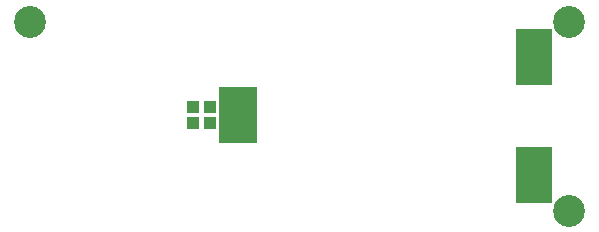
<source format=gbs>
G04*
G04 #@! TF.GenerationSoftware,Altium Limited,Altium Designer,19.1.5 (86)*
G04*
G04 Layer_Color=16711935*
%FSLAX25Y25*%
%MOIN*%
G70*
G01*
G75*
%ADD24R,0.03950X0.04343*%
%ADD29C,0.10642*%
%ADD39R,0.12217X0.18517*%
%ADD40R,0.12611X0.18517*%
D24*
X62205Y37008D02*
D03*
X67716D02*
D03*
X62205Y42520D02*
D03*
X67716D02*
D03*
D29*
X187402Y7874D02*
D03*
Y70866D02*
D03*
X7874D02*
D03*
D39*
X175689Y19685D02*
D03*
Y59055D02*
D03*
D40*
X77264Y39685D02*
D03*
M02*

</source>
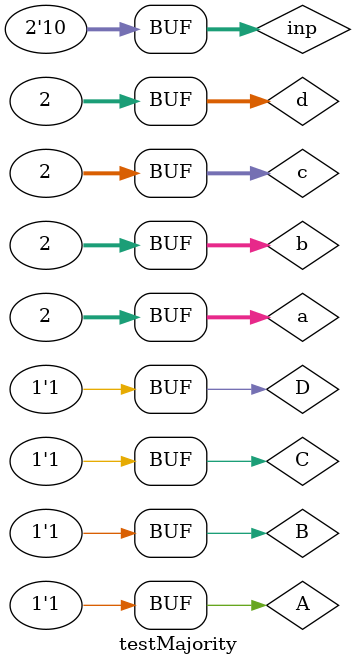
<source format=v>
module testMajority();
	reg A, B, C, D;
	reg [1:0] inp;
	integer a,b,c,d;
	assign inp[0] =0;
	assign inp[1] =1;
	wire Y;
Majority4B test(.A(A), .B(B), .C(C), .D(D), .Y(Y));
initial
begin
	for(a=0;a<2;a=a+1)
	begin	for(b=0;b<2;b=b+1)
		begin	for(c=0;c<2;c=c+1)
			begin	for(d=0;d<2;d=d+1)
				begin
				#100
				A=inp[a]; B=inp[b];
				C=inp[c]; D=inp[d];
				end
			end
		end
	end
end
endmodule
</source>
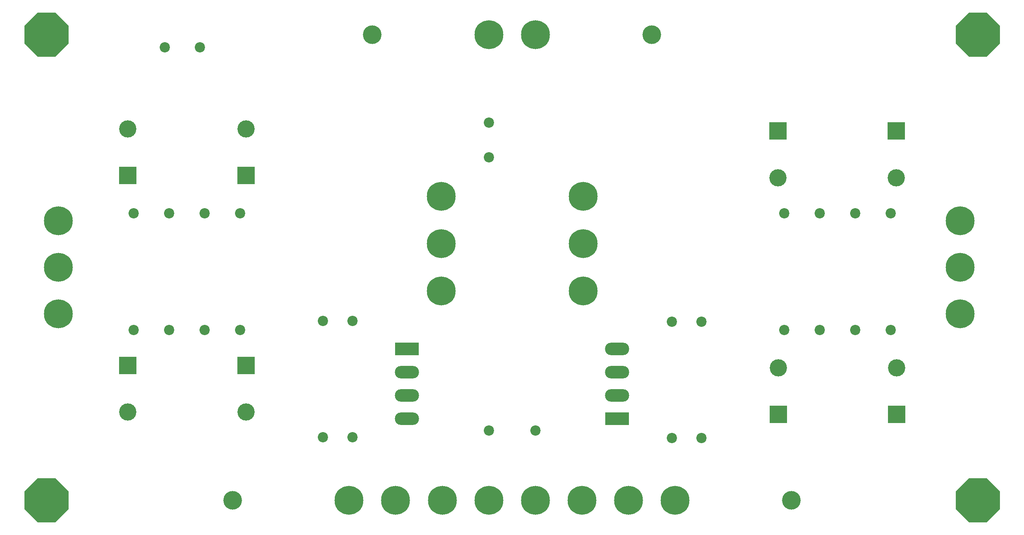
<source format=gbr>
G04 DipTrace 3.3.1.3*
G04 BottomMask.gbr*
%MOMM*%
G04 #@! TF.FileFunction,Soldermask,Bot*
G04 #@! TF.Part,Single*
%AMOUTLINE1*
4,1,8,
4.7194,1.95485,
4.7194,-1.95485,
1.95485,-4.7194,
-1.95485,-4.7194,
-4.7194,-1.95485,
-4.7194,1.95485,
-1.95485,4.7194,
1.95485,4.7194,
4.7194,1.95485,
0*%
%ADD13C,4.0*%
%ADD28C,2.2*%
%ADD30R,3.7X3.7*%
%ADD32C,3.7*%
%ADD34R,5.2X2.7*%
%ADD36O,5.2X2.7*%
%ADD38C,6.2*%
%ADD44OUTLINE1*%
%FSLAX35Y35*%
G04*
G71*
G90*
G75*
G01*
G04 BotMask*
%LPD*%
D38*
X11422000Y11651500D3*
X12422000D3*
X9422000Y1651500D3*
D36*
X9668000Y3901500D3*
Y4401500D3*
Y3401500D3*
D34*
Y4901500D3*
D36*
X14176000Y4401500D3*
Y3901500D3*
Y4901500D3*
D34*
Y3401500D3*
D32*
X3667000Y3548767D3*
D30*
Y4548767D3*
D32*
X6207000Y3548767D3*
D30*
Y4548767D3*
D32*
X3667000Y9628767D3*
D30*
Y8628767D3*
D32*
X6207000Y9628767D3*
D30*
Y8628767D3*
D32*
X17637000Y4492500D3*
D30*
Y3492500D3*
D32*
X20177000Y4492500D3*
D30*
Y3492500D3*
D32*
X17629000Y8580500D3*
D30*
Y9580500D3*
D32*
X20169000Y8580500D3*
D30*
Y9580500D3*
D28*
X11422000Y3151500D3*
X12422000D3*
D44*
X1922000Y11651500D3*
Y1651500D3*
X21922000Y11651500D3*
Y1651500D3*
D38*
X11422000D3*
X12422000D3*
D13*
X14922000Y11651500D3*
X17922000Y1651500D3*
X8922000Y11651500D3*
X5922000Y1651500D3*
D38*
X10422000D3*
X13422000D3*
X15422000D3*
X10398000Y7159500D3*
Y6143500D3*
X13446000D3*
Y7159500D3*
X10398000Y8175500D3*
X13446000D3*
X2176000Y6651500D3*
X21541000D3*
D28*
X7858000Y3004500D3*
Y5504500D3*
X8493000Y3004500D3*
Y5504500D3*
X3794000Y7810500D3*
Y5310500D3*
X4556000Y7810500D3*
Y5310500D3*
X5318000Y7810500D3*
Y5310500D3*
X6080000Y7810500D3*
Y5310500D3*
X15351000Y5484500D3*
Y2984500D3*
X15986000Y5484500D3*
Y2984500D3*
X17764000Y7810500D3*
Y5310500D3*
X18526000Y7810500D3*
Y5310500D3*
X19288000Y7810500D3*
Y5310500D3*
X20050000Y7810500D3*
Y5310500D3*
D38*
X8422000Y1651500D3*
D28*
X11422000Y9014500D3*
Y9764500D3*
X5215000Y11376500D3*
X4465000D3*
D38*
X2176000Y7651500D3*
X21541000Y5651500D3*
X2176000D3*
X21541000Y7651500D3*
X14422000Y1651500D3*
M02*

</source>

ASSIGNMENT: In the records, which lines use the word "format"? Report them.

WRITTEN RESPONSE:
<source format=gbs>
<source format=v>
<source format=gbr>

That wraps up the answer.